Beginner Guitar Lesson - Song Chord Progression - Riff Ninja Guitar

Beginner Acoustic Guitar Lesson – Song Chord Progression

This lesson will teach you some beginner chords, and you can cover a lot of songs with these. The chords that will be covered are G, C, D and Em.  These chords are the I, IV, V, and VI of D major. The I is G, IV is C, V is D and VI is Em.

There are several ways to play G major. One of the ways to play it is with your first finger (pointer finger) on the 5th string 2nd fret, second finger (middle finger) on the 6th string, 3rd fret, third finger (ring finger) on the 2nd string, 3rd fret, and then your pinkie underneath that on the 1st string, 3rd fret.
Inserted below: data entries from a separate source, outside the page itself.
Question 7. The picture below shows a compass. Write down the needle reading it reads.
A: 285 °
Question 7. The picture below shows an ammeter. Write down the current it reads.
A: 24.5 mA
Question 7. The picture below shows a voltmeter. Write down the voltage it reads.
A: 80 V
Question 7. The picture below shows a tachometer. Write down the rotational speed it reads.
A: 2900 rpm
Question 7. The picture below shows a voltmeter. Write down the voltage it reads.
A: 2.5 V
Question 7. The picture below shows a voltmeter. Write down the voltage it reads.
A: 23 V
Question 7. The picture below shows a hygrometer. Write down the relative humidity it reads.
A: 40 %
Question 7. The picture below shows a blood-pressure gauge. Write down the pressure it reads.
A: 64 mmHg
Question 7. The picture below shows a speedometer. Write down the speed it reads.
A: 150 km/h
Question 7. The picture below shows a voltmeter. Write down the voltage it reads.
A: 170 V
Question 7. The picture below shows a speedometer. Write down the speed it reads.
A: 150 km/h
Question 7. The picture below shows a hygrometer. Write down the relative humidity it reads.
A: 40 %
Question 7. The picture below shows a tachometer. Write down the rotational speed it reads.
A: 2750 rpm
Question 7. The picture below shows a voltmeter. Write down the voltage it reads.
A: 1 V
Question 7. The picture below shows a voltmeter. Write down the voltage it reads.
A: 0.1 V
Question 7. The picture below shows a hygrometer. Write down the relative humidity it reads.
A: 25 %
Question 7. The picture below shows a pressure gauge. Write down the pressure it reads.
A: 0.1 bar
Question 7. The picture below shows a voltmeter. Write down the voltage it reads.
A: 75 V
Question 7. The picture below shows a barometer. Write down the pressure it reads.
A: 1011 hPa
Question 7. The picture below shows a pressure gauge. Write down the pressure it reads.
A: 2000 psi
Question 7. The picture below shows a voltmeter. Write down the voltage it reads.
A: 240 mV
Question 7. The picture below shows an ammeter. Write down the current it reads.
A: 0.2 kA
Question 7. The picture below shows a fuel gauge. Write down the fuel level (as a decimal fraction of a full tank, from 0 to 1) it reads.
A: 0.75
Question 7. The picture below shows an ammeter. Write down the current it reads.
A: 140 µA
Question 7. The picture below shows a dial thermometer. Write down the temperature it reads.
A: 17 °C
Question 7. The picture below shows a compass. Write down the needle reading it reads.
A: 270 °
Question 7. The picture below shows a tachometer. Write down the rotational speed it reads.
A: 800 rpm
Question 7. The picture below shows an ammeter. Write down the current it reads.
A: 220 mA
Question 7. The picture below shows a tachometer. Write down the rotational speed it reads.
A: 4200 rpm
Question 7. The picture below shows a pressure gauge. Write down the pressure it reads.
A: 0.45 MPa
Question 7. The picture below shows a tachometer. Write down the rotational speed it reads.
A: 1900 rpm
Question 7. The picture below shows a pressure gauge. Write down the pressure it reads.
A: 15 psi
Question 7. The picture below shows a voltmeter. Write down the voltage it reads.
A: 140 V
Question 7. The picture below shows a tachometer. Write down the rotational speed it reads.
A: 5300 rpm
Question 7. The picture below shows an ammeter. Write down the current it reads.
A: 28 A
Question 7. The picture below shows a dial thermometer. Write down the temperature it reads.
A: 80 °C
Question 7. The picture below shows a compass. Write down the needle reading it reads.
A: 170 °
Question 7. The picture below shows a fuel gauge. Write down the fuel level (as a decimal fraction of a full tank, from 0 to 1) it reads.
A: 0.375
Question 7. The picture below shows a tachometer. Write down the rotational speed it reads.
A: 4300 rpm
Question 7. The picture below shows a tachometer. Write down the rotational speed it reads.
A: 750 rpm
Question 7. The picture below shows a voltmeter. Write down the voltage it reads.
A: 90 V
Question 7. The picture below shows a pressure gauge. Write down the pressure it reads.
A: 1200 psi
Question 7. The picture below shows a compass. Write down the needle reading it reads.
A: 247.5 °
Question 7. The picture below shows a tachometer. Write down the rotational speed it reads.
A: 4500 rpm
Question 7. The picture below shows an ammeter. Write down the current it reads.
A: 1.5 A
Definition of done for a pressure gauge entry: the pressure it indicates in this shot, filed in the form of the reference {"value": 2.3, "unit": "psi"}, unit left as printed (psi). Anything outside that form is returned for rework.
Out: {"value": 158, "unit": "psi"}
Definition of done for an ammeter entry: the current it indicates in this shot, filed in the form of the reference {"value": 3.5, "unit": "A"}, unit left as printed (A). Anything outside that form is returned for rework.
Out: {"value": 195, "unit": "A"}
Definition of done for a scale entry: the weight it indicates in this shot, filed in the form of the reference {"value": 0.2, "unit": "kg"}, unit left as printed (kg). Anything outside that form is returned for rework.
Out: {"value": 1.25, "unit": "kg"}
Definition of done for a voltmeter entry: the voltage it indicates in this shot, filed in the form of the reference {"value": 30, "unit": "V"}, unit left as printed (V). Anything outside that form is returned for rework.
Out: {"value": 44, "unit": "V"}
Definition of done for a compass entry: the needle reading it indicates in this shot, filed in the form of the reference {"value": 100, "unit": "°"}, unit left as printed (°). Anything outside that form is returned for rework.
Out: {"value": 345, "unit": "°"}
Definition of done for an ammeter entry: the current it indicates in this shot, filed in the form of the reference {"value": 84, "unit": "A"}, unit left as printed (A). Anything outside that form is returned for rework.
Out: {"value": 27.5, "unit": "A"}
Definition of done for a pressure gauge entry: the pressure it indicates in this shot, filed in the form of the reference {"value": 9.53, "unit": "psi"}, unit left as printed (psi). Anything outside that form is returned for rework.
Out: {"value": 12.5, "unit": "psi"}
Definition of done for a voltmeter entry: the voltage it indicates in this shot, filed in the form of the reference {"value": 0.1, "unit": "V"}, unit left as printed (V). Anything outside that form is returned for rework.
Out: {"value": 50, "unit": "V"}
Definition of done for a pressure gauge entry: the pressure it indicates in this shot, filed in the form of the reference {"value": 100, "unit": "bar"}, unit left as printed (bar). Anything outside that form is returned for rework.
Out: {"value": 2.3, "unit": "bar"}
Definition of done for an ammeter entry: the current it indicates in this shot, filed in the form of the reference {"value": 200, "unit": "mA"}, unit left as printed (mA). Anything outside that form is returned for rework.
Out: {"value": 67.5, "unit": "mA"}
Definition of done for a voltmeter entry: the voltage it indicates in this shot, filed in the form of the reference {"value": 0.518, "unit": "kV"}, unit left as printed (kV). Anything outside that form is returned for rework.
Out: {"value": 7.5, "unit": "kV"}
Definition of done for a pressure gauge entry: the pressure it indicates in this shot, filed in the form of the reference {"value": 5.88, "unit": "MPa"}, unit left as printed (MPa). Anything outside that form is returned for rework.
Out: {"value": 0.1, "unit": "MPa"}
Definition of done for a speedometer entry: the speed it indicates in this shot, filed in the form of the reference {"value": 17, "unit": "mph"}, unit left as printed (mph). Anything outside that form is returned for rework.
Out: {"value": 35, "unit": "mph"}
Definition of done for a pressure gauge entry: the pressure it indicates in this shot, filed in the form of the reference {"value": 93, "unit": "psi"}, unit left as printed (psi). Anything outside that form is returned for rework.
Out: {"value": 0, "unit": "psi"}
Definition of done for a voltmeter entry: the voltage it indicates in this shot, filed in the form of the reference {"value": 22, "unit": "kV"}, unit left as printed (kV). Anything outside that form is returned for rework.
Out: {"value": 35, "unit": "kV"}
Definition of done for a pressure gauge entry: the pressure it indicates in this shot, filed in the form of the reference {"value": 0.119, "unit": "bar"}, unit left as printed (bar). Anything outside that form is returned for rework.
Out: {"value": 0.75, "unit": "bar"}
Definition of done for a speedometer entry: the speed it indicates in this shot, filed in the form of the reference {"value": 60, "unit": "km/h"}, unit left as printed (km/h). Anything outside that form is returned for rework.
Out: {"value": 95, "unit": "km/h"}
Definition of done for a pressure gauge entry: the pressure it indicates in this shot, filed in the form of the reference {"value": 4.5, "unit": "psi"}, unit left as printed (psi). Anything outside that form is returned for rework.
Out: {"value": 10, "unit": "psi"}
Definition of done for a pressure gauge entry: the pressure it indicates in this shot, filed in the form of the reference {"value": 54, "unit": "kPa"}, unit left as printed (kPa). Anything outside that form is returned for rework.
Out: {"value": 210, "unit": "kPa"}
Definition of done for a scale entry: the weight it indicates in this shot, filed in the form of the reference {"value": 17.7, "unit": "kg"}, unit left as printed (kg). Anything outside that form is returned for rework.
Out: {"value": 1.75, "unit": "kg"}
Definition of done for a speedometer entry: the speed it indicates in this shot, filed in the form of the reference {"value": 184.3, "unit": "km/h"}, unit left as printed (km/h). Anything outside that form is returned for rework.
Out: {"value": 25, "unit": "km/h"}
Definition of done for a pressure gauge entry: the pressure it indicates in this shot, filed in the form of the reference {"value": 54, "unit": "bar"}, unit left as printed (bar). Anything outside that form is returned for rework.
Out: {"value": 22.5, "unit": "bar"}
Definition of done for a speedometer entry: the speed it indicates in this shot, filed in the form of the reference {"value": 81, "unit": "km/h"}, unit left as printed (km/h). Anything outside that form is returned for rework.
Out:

You can play your G chord with just your third finger on the first string, if you’re a real beginner. You strum all six strings to play this chord.

For the C chord, the standard way to play it is by using your first finger (pointer) on the 2nd string, 1st fret, then the second finger (middle) on the 4th string, 2nd fret, and the third finger (ring) on the 5th string, 3rd fret. If you want to add the G bass, then put your third finger instead on the 6th string, 3rd fret, and your pinkie underneath it on the 5th string, 3rd fret. If you play the C chord without the G bass, don’t play the 6th string, or it will sound really bad. The low E takes away from the C chord. If you play this chord with the G bass, you can play all six strings.

For D major, the standard way is to play it with your first finger (pointer) on the 3rd string, 2nd fret, second finger (middle) on the 1st string, 2nd fret, and third finger (ring) on the 2nd string, 3rd fret, and you just play the bottom four strings for the D chord.

For the Em chord, you use your second finger (middle) on the 5th string, 2nd fret, and third finger (ring) on the 4th string, 2nd fret. You can play all six strings for this chord.

Now with these chords, you can play an incredible amount of songs. This lesson will go through some famous chord progressions. One of the more famous chord progressions goes I (G), VI (Em), IV (C), V (D). Another one is: VI (Em), IV (C), I (G), V (D). You can change it up again and do: I (G), V (D), VI (Em), IV (C).

You can throw on a capo to the fifth fret, and then you’re playing in the key of C. Play the same chords, but now instead of playing the song in G you’re playing the song in C.